‘Old God’s Time’ by Sebastian Barry
Memory, Grief, and Long Forgotten Secrets Play Out in the Latest Novel From the Two-Time Booker Prize Finalist Author
Were it almost any author but Sebastian Barry, the slow unwinding of the first 115 pages of this 260-page novel might be enough to dissuade a reader from plugging on. Yes, Barry writes a stream-of-consciousness narrative that would make Joyce proud, but being immersed chapter after chapter after chapter in the mind of a man who, at the very least, is suffering from early dementia, requires some stamina.
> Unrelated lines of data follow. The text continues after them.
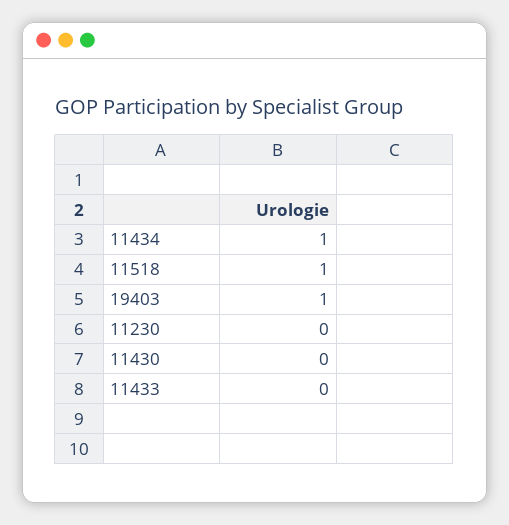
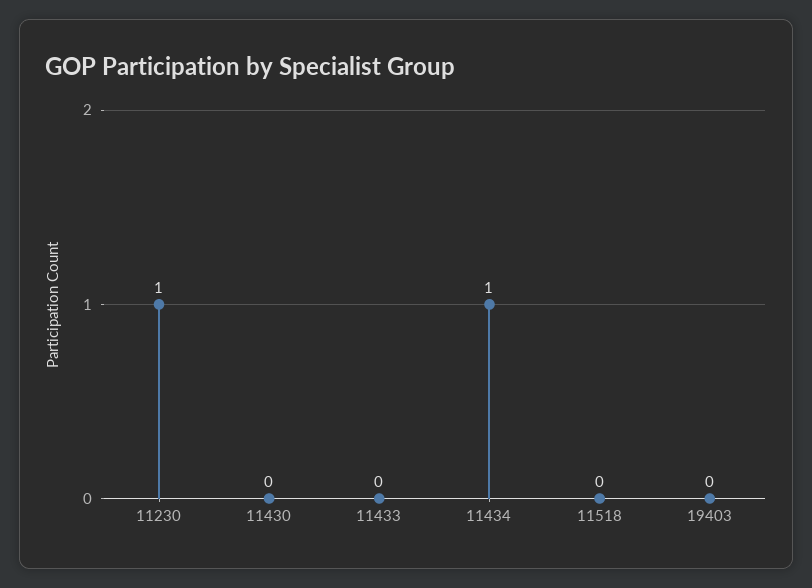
11518: 1 -> 0
19403: 1 -> 0
11230: 0 -> 1

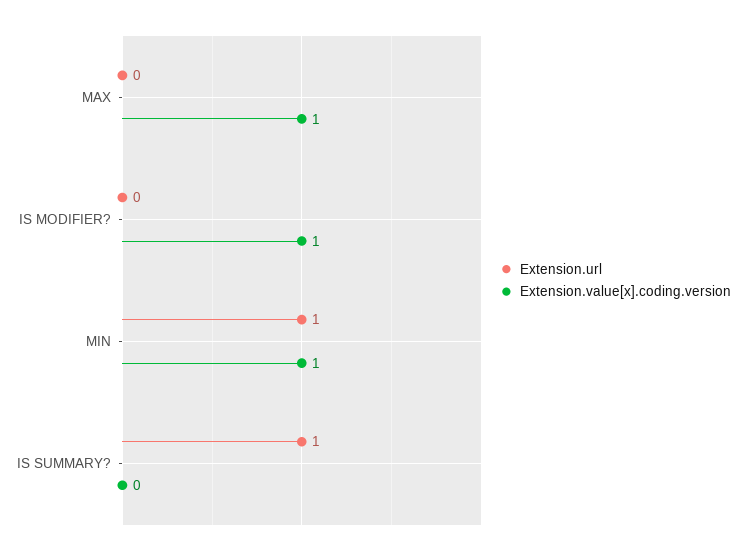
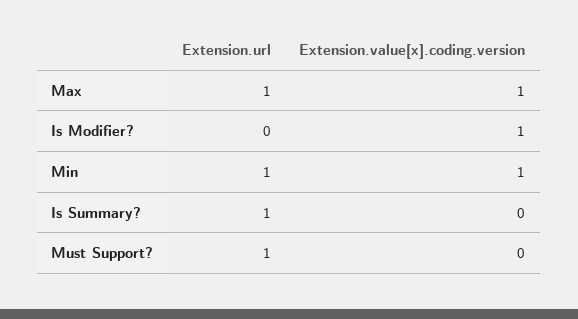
Extension.url, MAX: 0 -> 1
Extension.url, Must Support?: none -> 1
Extension.value[x].coding.version, Must Support?: none -> 0

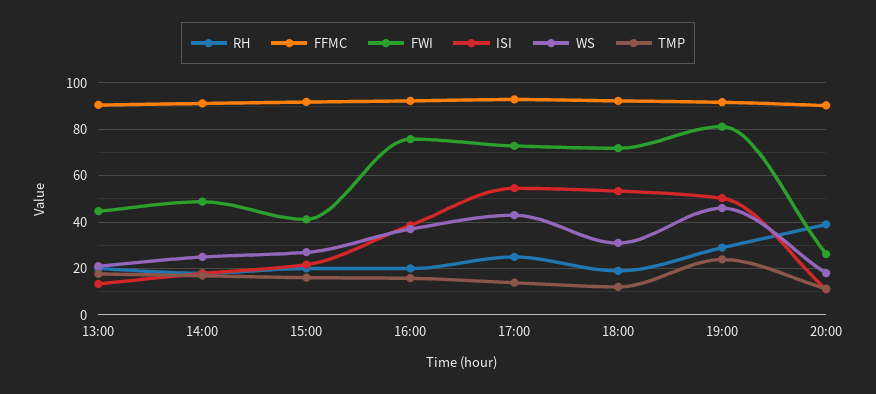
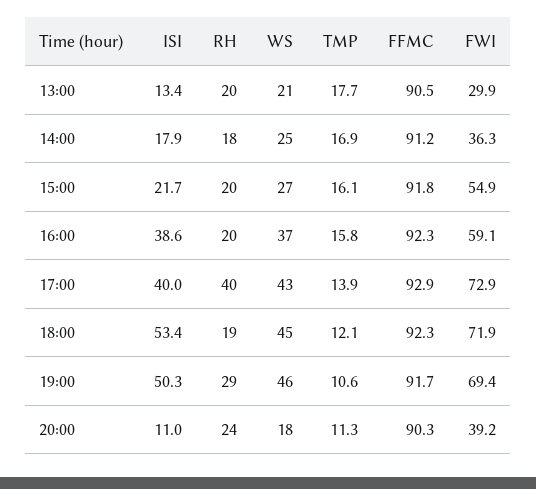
FWI, 13:00: 45 -> 29.9
FWI, 14:00: 50 -> 36.3
FWI, 15:00: 40 -> 54.9
FWI, 16:00: 75 -> 59.1
RH, 17:00: 25 -> 40
ISI, 17:00: 55 -> 40
WS, 18:00: 30 -> 45
FWI, 19:00: 80 -> 69.4
TMP, 19:00: 25 -> 10.6
RH, 20:00: 40 -> 24
FWI, 20:00: 25 -> 39.2

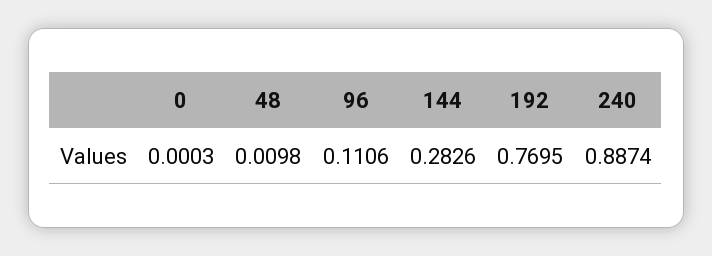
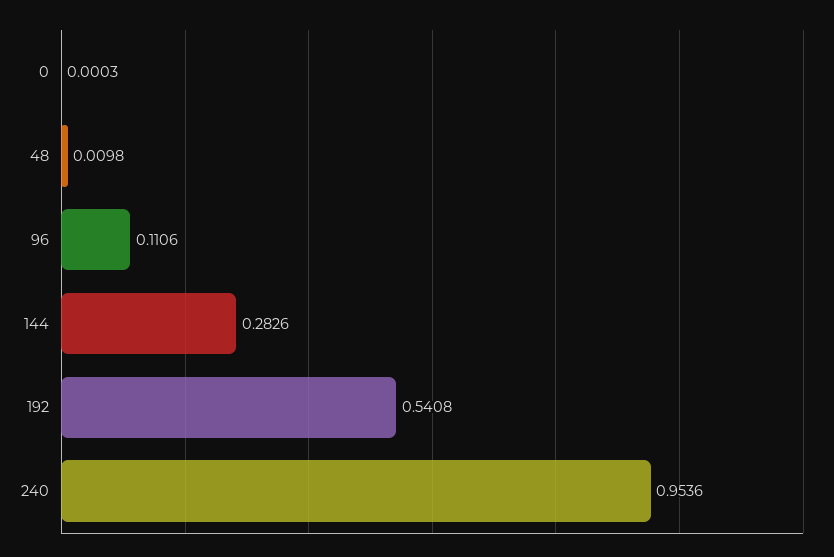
192: 0.7695 -> 0.5408
240: 0.8874 -> 0.9536

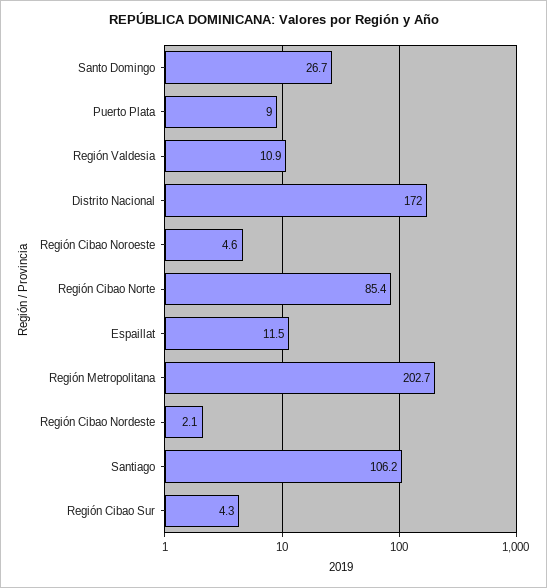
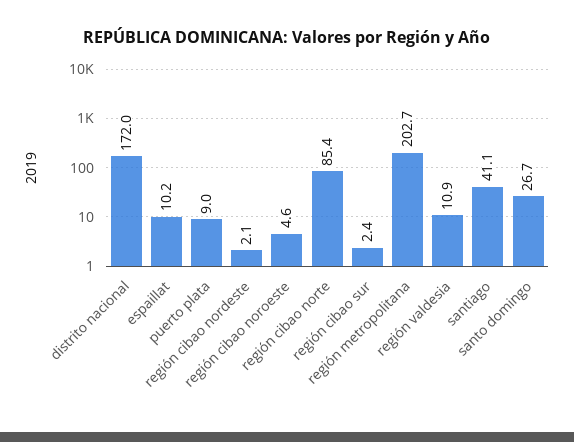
Espaillat: 11.5 -> 10.2
Santiago: 106.2 -> 41.1
Región Cibao Sur: 4.3 -> 2.4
Granted, the opening pages offer an intriguing premise. Tom Kettle, a recently retired policeman living in the Dublin suburb of Dalkey, receives a mysterious visit from two Dublin detectives. Wilson and O’Casey ask Tom to come down to his old nick to consult on a case involving that staple of Irish life and literature, the molesting priest. The novel seems ready for liftoff, but it isn’t until Chapter Eight that Tom finally manages to make the ten-mile journey into town to meet with the detectives.
In the meantime, through flashbacks and fantasies, we learn a lot about the protagonist. Tom is an orphan who was raised in a violent and sexually abusive Catholic institution for unwanted children, as was his beloved late wife, June. Together, the couple swore they would protect their own two children, Winnie and Joseph, and they do seem to have been model parents, the opposite of the “villains” who did everything possible to suck the life and spirit from the young people in their care. As a cop, Tom was steady and meticulous, but never promoted above Detective Sergeant, and we sense that some further but as yet unrevealed trauma accounts for his relative lack of ambition and the dreamy, often careless way he now lives his life.